● Extrait du texte:

□ □ □ □ □

11.06.2023 : Jn 6.51-58 – Le pain de vie

Jésus, le pain vivant

Introduction

Dans le quatrième évangile, les signes posés par Jésus sont accompagnés d’un discours pour en donner le sens. Au début du chapitre 6, il a multiplié les pains et les poissons. Dans le discours sur le pain de vie, il essaye de décoller ses interlocuteurs par rapport à la matérialité du signe pour les orienter vers le vrai pain de vie.

Points d’exégèse

Attention sur deux points.

Si vous ne mangez pas la chair du fils de l’homme

La chair, ce n’est pas la viande, c’est la personne tout entière.

Lorsque la Bible parle de la résurrection de la chair, elle évoque le relèvement de la personne dans son identité la plus profonde.

Lorsque Jésus dit qu’il donne sa chair, il évoque l’offrande de sa vie. C’est lui qui se donne pour le salut de l’humanité.

La vie éternelle et le relèvement au dernier jour

Nous trouvons dans ce passage, deux affirmations qui nous questionnent.

Si quelqu’un mange de ce pain, il vivra pour toujours. Et : Celui qui mange ma chair et qui boit mon sang a la vie éternelle, et moi, je le relèverai au dernier jour.

Lorsque Jésus affirme que celui qui mange de son pain vivra pour toujours, il ne veut pas dire qu’il deviendra immortel, mais qu’il vivra quelque chose de l’éternité de Dieu. Comme le dit la prière sacerdotale : La vie éternelle, c’est qu’ils te connaissent, toi, le seul vrai Dieu (Jn 17.3).

Vivre la vie éternelle, c’est être dans l’assurance que notre vie est plus grande que ce qu’on ressent, et que nous serons relevés au dernier jour.

Pistes d’actualisation

1er thème : Théologie à coups de marteau

Lorsque de nos jours nous lisons qu’il faut manger la chair et boire le sang de Jésus, nous avons immédiatement les références de l’eucharistie qui viennent à notre esprit et nous en perdons le caractère scandaleux.

Jésus nous invite à manger sa chair, à le manger, autrement dit à être anthropophage. Quand à cela il ajoute qu’il faut boire son sang et qu’on sait que l’interdiction du sang est à la base des interdits alimentaires, nous sommes en présence de paroles qui étaient totalement scandaleuses, inaudibles, transgressives, pour les auditeurs de ce discours. On comprend qu’à la fin du chapitre il est écrit que plusieurs disciples ont quitté Jésus suite à ce discours (Jn 6.66).

De nous jours, nous avons apprivoisé ces paroles, mais nous devons entendre que Jésus vient fracasser nos représentations religieuses pour dire l’in-croyable du salut.

□ □ □ □ □

● Entrées fournies:

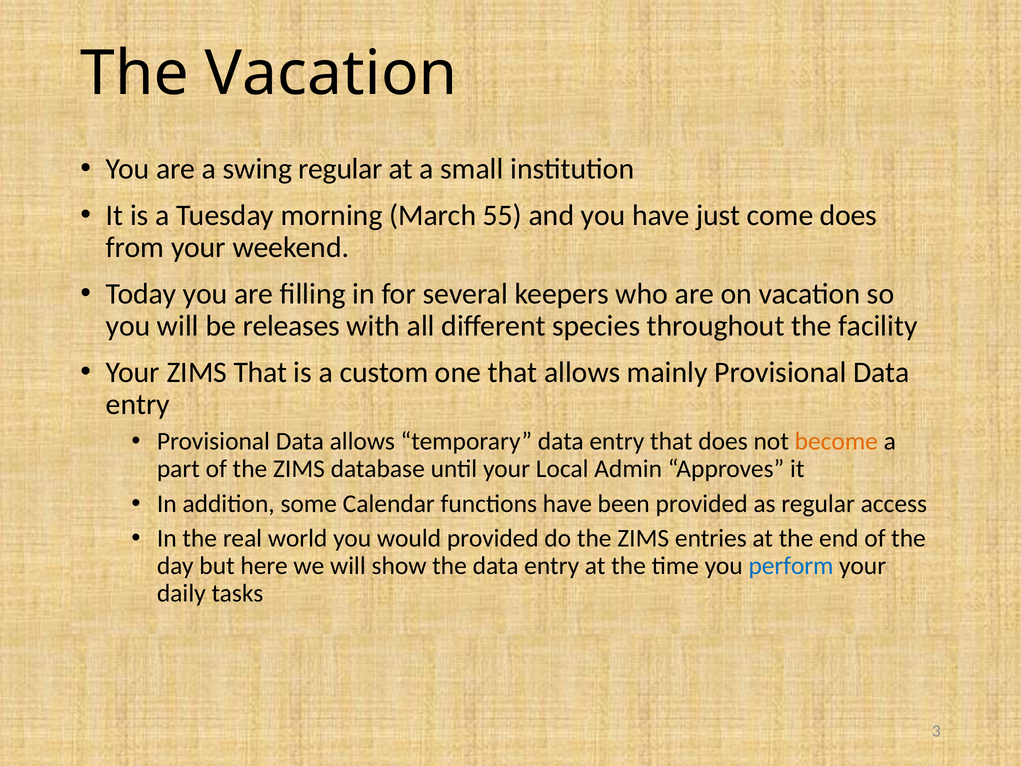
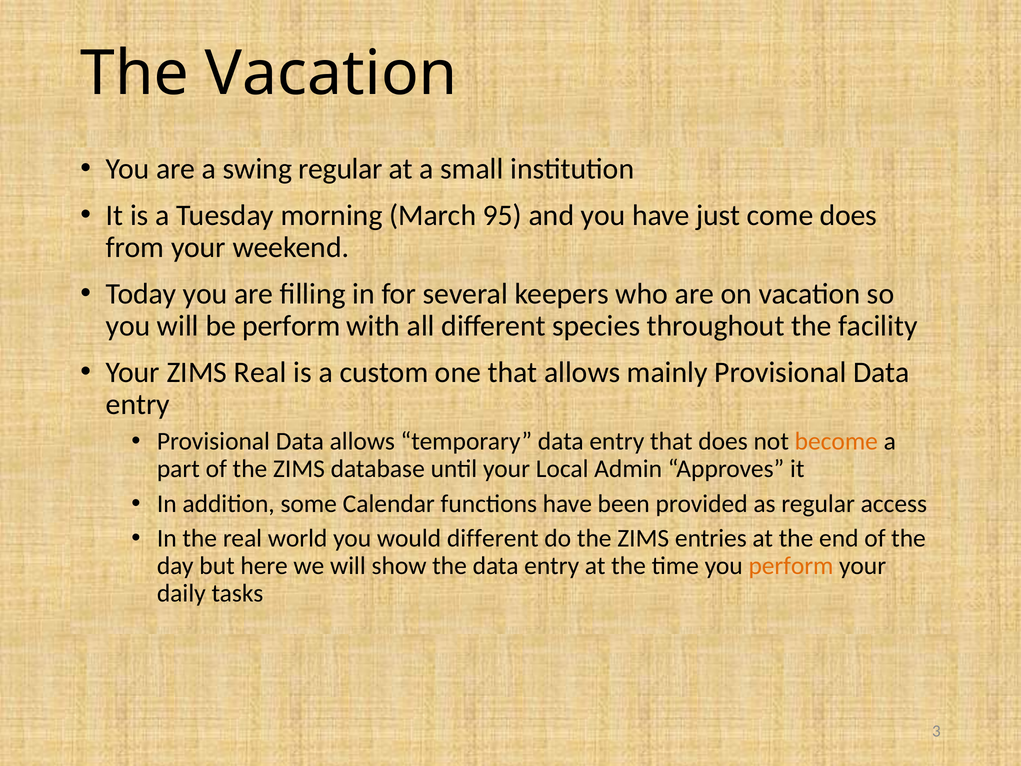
55: 55 -> 95
be releases: releases -> perform
ZIMS That: That -> Real
would provided: provided -> different
perform at (791, 566) colour: blue -> orange
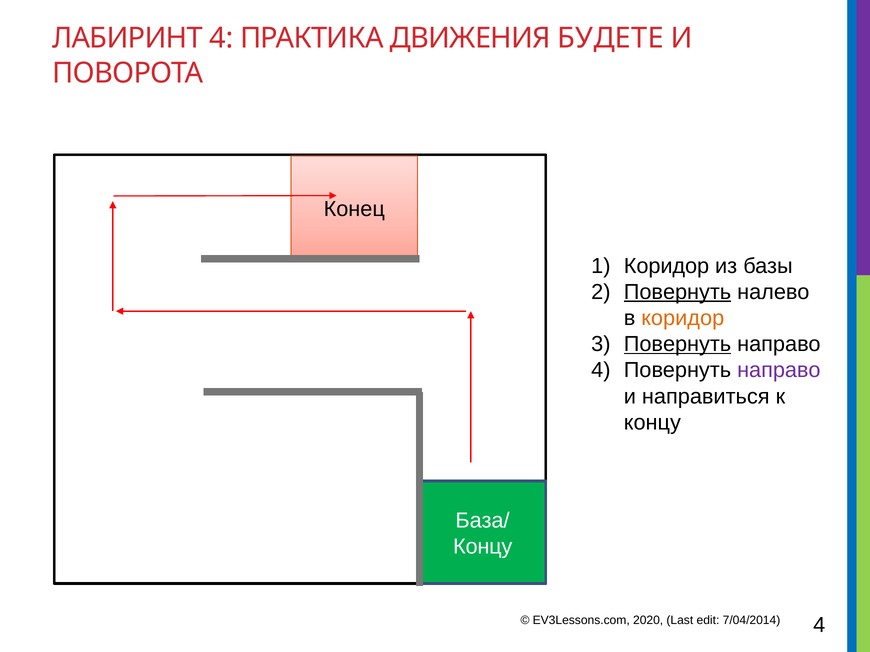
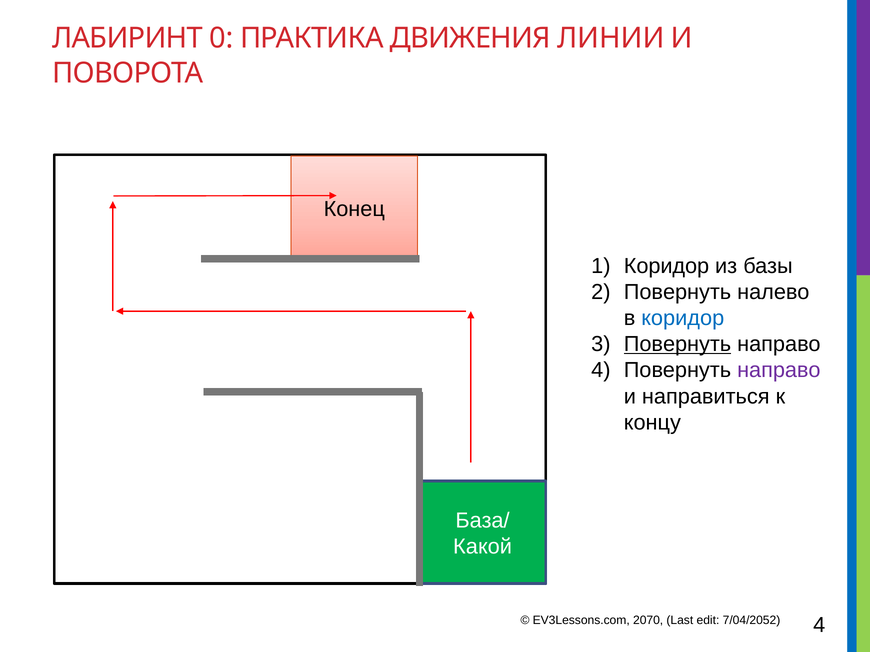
ЛАБИРИНТ 4: 4 -> 0
БУДЕТЕ: БУДЕТЕ -> ЛИНИИ
Повернуть at (677, 292) underline: present -> none
коридор at (683, 318) colour: orange -> blue
Концу at (483, 547): Концу -> Какой
2020: 2020 -> 2070
7/04/2014: 7/04/2014 -> 7/04/2052
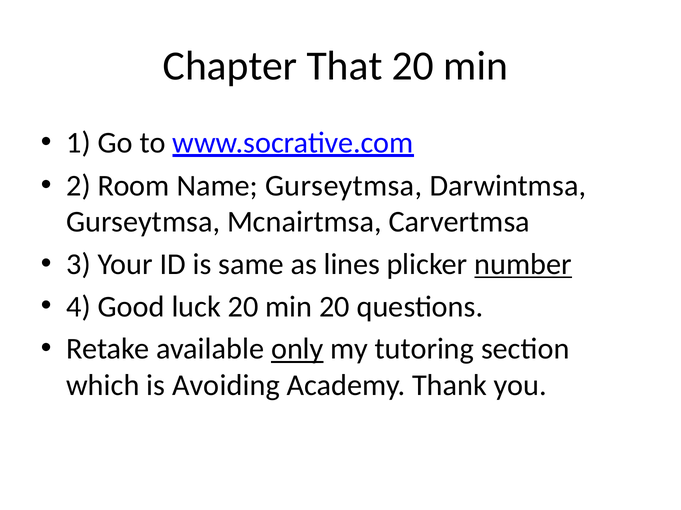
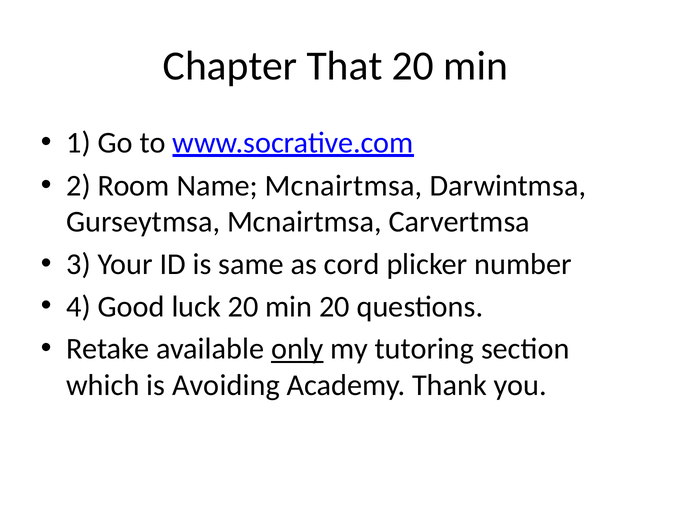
Name Gurseytmsa: Gurseytmsa -> Mcnairtmsa
lines: lines -> cord
number underline: present -> none
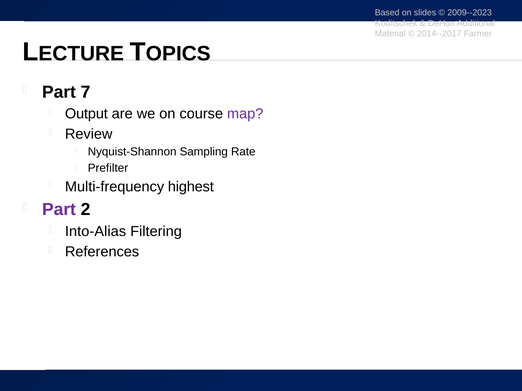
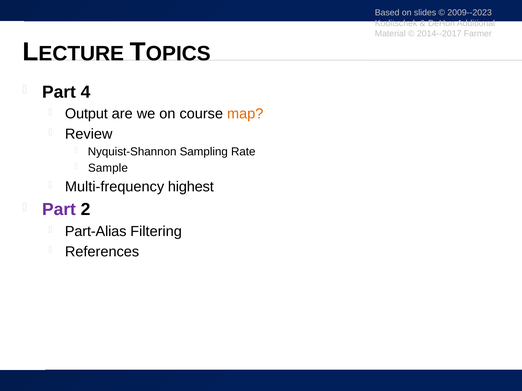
7: 7 -> 4
map colour: purple -> orange
Prefilter: Prefilter -> Sample
Into-Alias: Into-Alias -> Part-Alias
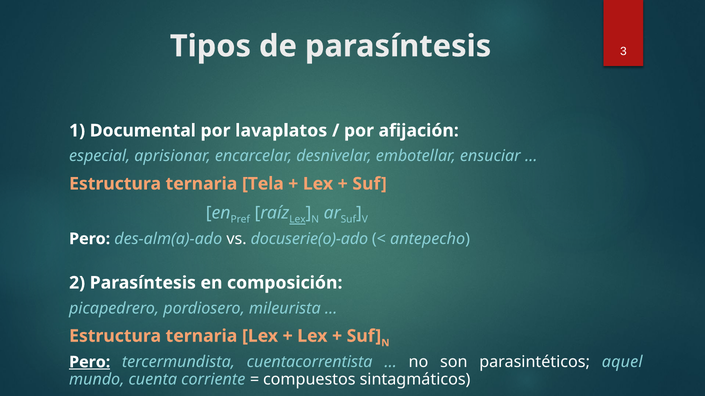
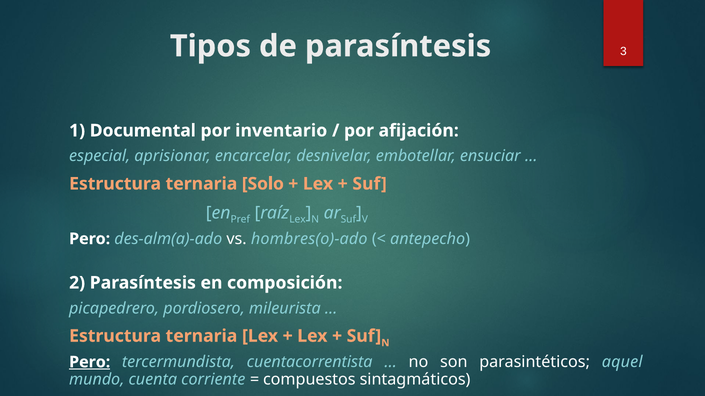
lavaplatos: lavaplatos -> inventario
Tela: Tela -> Solo
Lex at (297, 220) underline: present -> none
docuserie(o)-ado: docuserie(o)-ado -> hombres(o)-ado
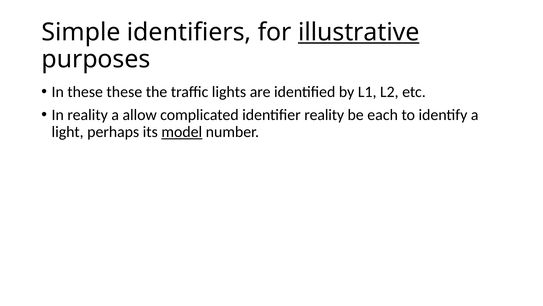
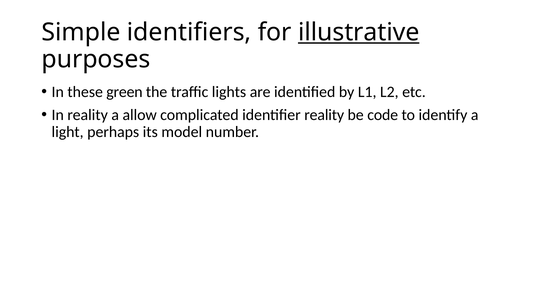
these these: these -> green
each: each -> code
model underline: present -> none
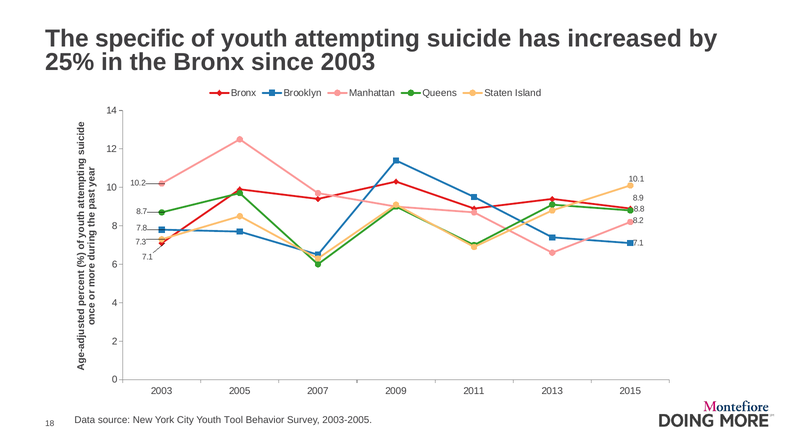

□ □ □ □ □

● Travail à faire:
**1)** Dans le commentaire sur le pain de vie, pourquoi les paroles de Jésus sur sa chair et son sang étaient-elles scandaleuses pour ceux qui les entendaient ? Répondez en une à trois phrases.
**2)** Poursuivez le commentaire sur le pain de vie après sa dernière phrase.
Les lignes fournies proviennent d'une autre source que le commentaire sur le pain de vie.

● Les réponses:
**1)** Manger sa chair revenait à être anthropophage, et boire son sang allait contre l'interdiction du sang, qui est à la base des interdits alimentaires. Ces paroles étaient donc inaudibles et transgressives pour les auditeurs, au point que plusieurs disciples ont quitté Jésus (Jn 6.66).

**2)**
2e thème : Le pain descendu du ciel

Lorsque Jésus dit : je suis le pain vivant descendu du ciel, nous pouvons mettre cette affirmation en relation avec le prologue qui dit que la Parole a été faite chair. La Parole est venue à nous à travers l’homme Jésus de Nazareth et il se donne jusqu’à se laisser manger par les humains. Quand on a mangé un aliment, il est quelque part en nous. On ne sait pas où ni comment, mais il se transforme en énergie.

En Jésus de Nazareth, la Parole a quitté le ciel, elle s’est donnée à l’humain pour être ingurgitée, elle est venue habiter l’intériorité de notre humanité.

3e thème : Retour sur la vie éternelle

Ce récit peut aussi être mis en relation avec les premiers chapitres de la Genèse. Lae péché premier est représenté par un fruit que le premier couple humain a mangé. Après avoir mangé ce fruit, il a perdu la relation avec le Seigneur.

En se donnant à manger et en affirmant que celui qui mange sa chair à la vie éternelle, Jésus vient rétablir la communion de l’humain avec son Dieu.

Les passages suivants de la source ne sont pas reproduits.